GJ tried again to get to his feet. “I never told you she was a witch, did I?” he asked Sugarpie. “She was. She used to keep this big black leather book full of potions, spells, brews, infusions and incantation.” He noticed Dancy was gone. “You ain’t getting none of that tonight, Voom,” he laughed. “Or ever. You know they’re getting married, right? Her and Rob? She just likes the attention, stupid. And here you come, like a little puppy dog jumping all up in her face, trying to get a lick.” He giggled in Voom’s face, and then he noted gravely, “Speaking of puppy dogs, you’re one Snoopy-looking motherfucker too, ain’t you?” He could hardly stop himself giggling, and so he was pushing himself against the wall so as not to fall again. “Tell him what’s up, Liz,” GJ winked big at her and laughed a loud snort.

“I don’t know what’s going on with you, man, but I think you might need to go home,” Voom said. “Right?” he looked to Sugarpie for support. She didn’t know exactly how to respond.

“Like I was saying, that snakebearing bitch was sure enough a witch. I know. I’ve seen the book. She passed it down to her daughter, and she passed it down to hers, and that’s my very own mama.”

“Wait a minute,” snapped Sugarpie. “Are you talking about your mama’s recipe book?”

Dancy returned with D-Man, who smoothly took up the spot next to GJ on the wall. “My man,” GJ greeted him, and tried to give him a pound, but it ended up being a back slap and a low five. “I’m speaking on curses,” GJ declared. “In curses, as verses.” He laughed sharply at his rhyme and glared at Sugarpie and Liz and warned them, “Don’t think I don’t see what’s going on here, by the way.
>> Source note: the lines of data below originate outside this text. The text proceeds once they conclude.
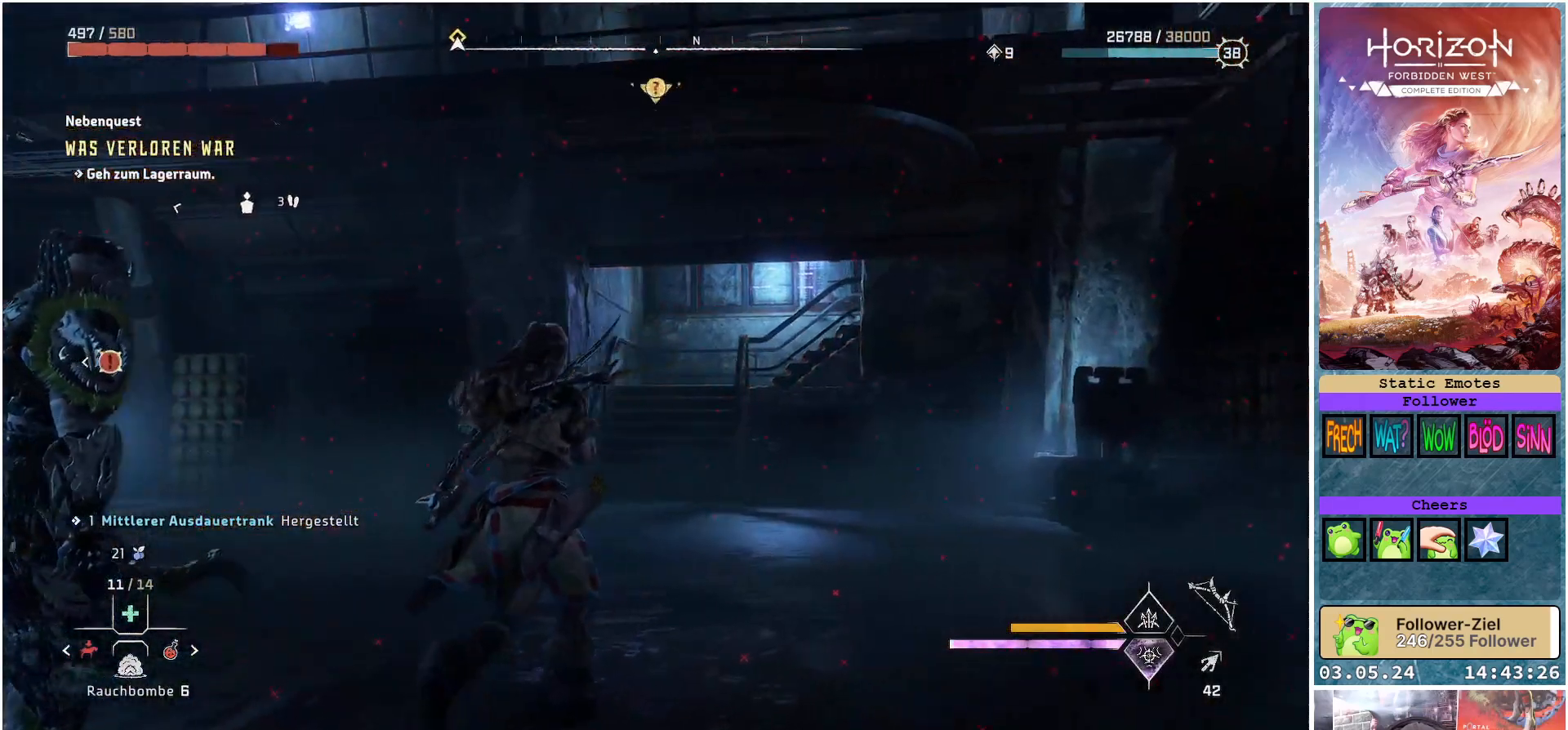
{"buttons": [], "left_stick": "up-right", "right_stick": "left", "events": []}
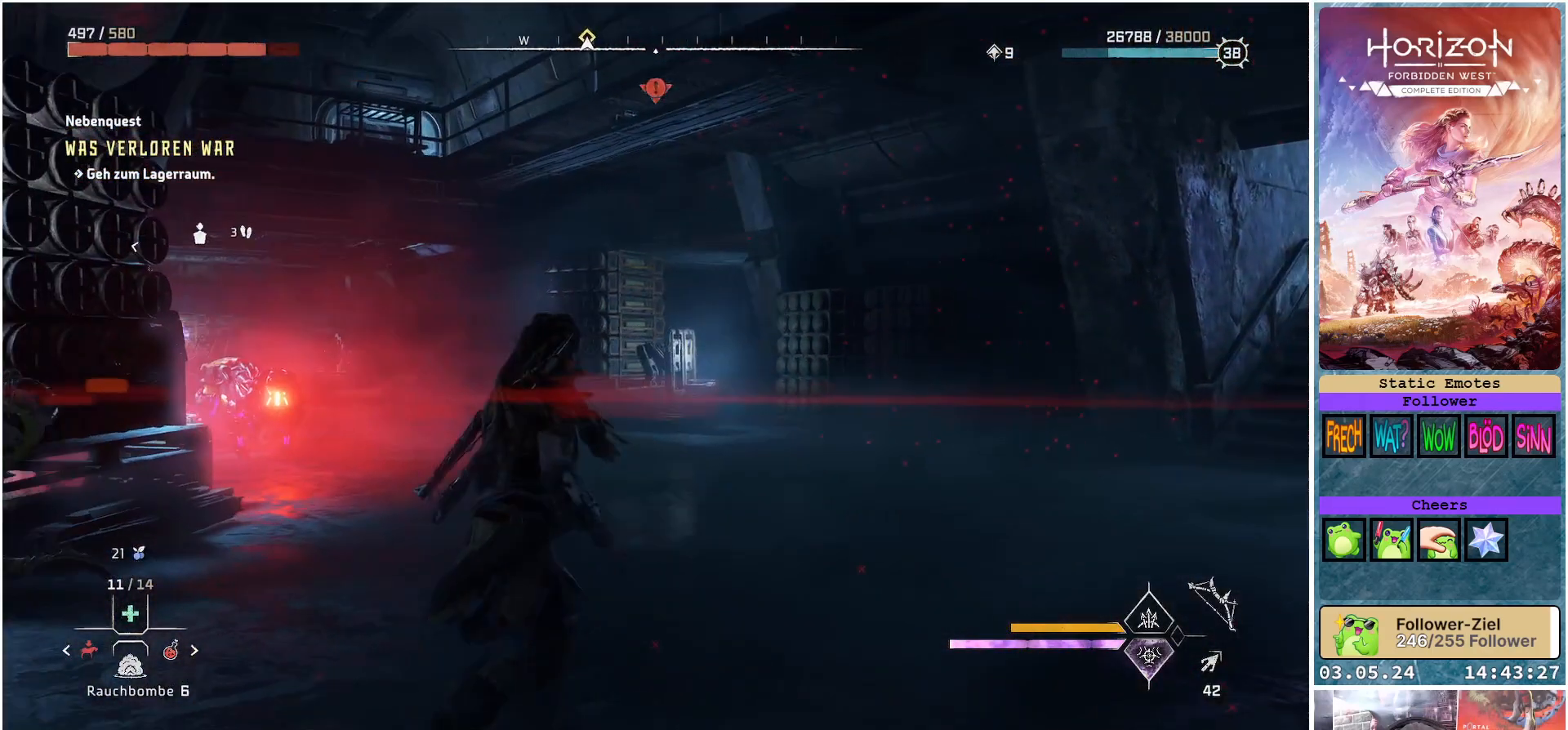
{"buttons": [], "left_stick": "up-left", "right_stick": "center", "events": [[250, "right_stick", "center"], [300, "left_stick", "up"], [417, "left_stick", "up-left"]]}
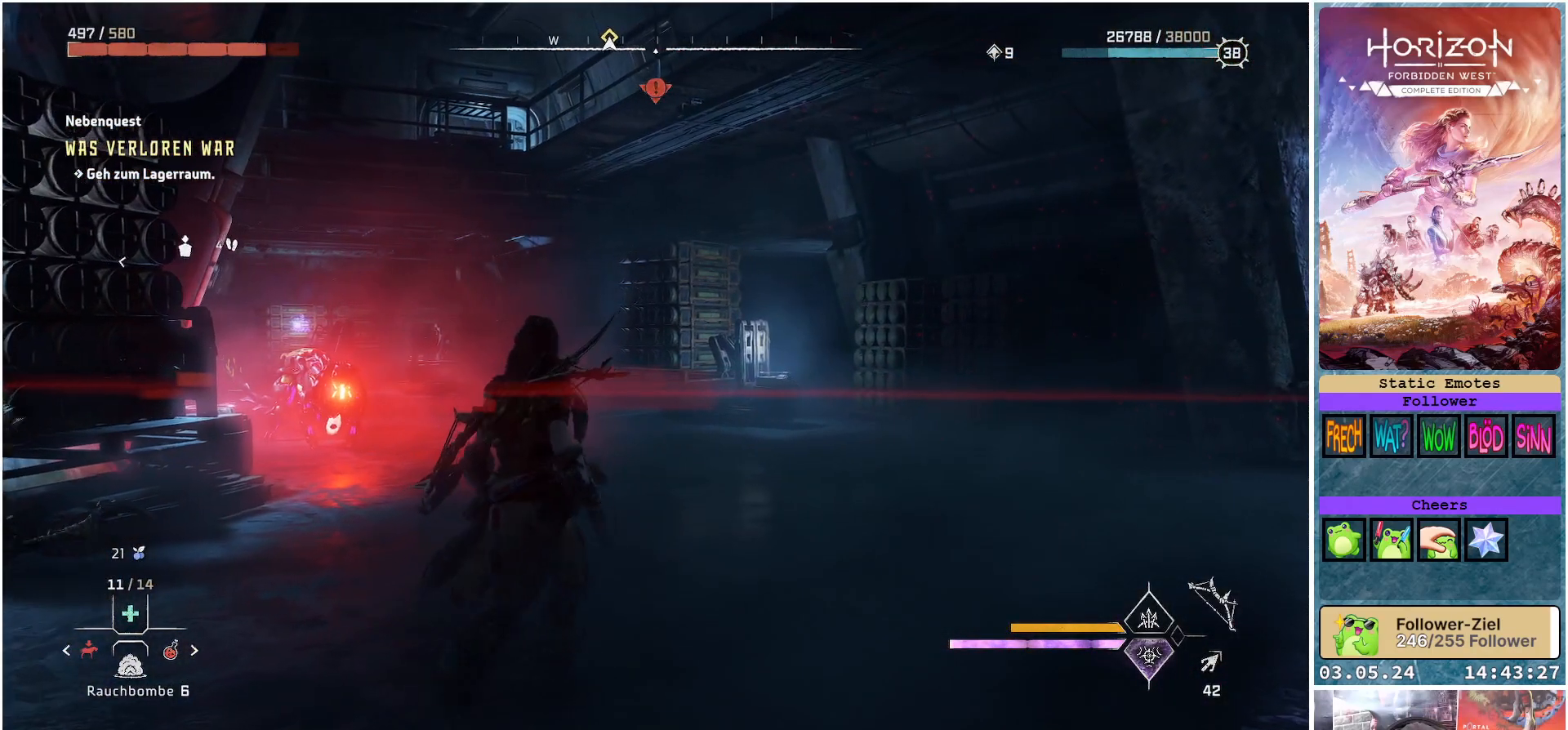
{"buttons": [], "left_stick": "center", "right_stick": "center", "events": [[200, "left_stick", "center"]]}
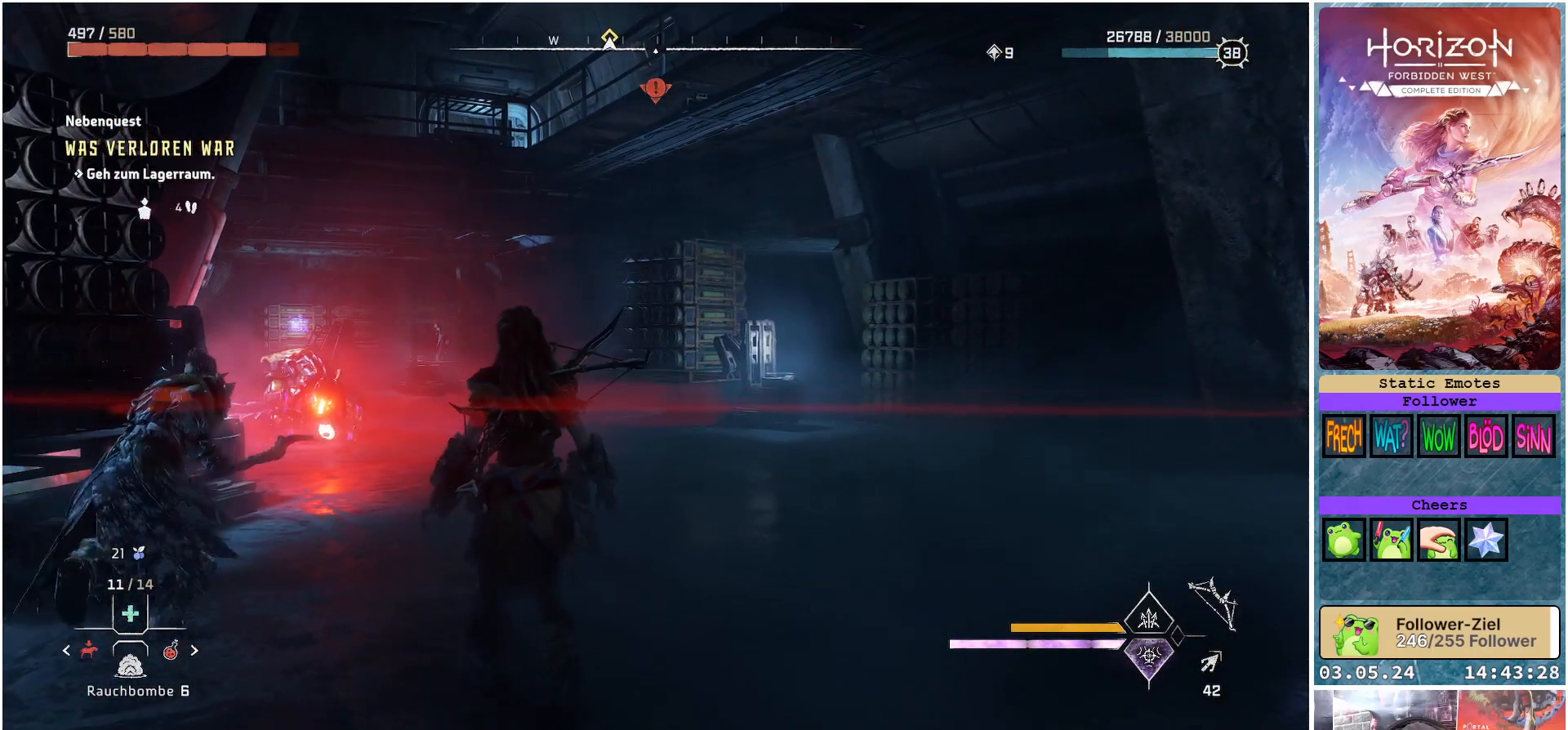
{"buttons": [], "left_stick": "down-left", "right_stick": "center", "events": [[83, "left_stick", "down-left"]]}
You sent Dancy to go get somebody to cool me out, and that’s my main man and it’s not just recipes. That’s just what it looks like. The shit gets inherited.”

GJ had managed to pull himself up fully erect, still against the wall.

“It’s in the blood now. And it looks like a recipe book because it’s all food potions, like pumpkin pie. And what is food? Food is nourishment. Nourishment for the body. But the soul can’t live without the body. So food nurtures the soul as well. And so if you poison the body, you can poison the soul,” GJ explained. He was calm. “It’s witchcraft, plain and simple.” D-Man looked at Sugarpie for an indication of what to do, and Liz and Voom were just as confused as Sugarpie was.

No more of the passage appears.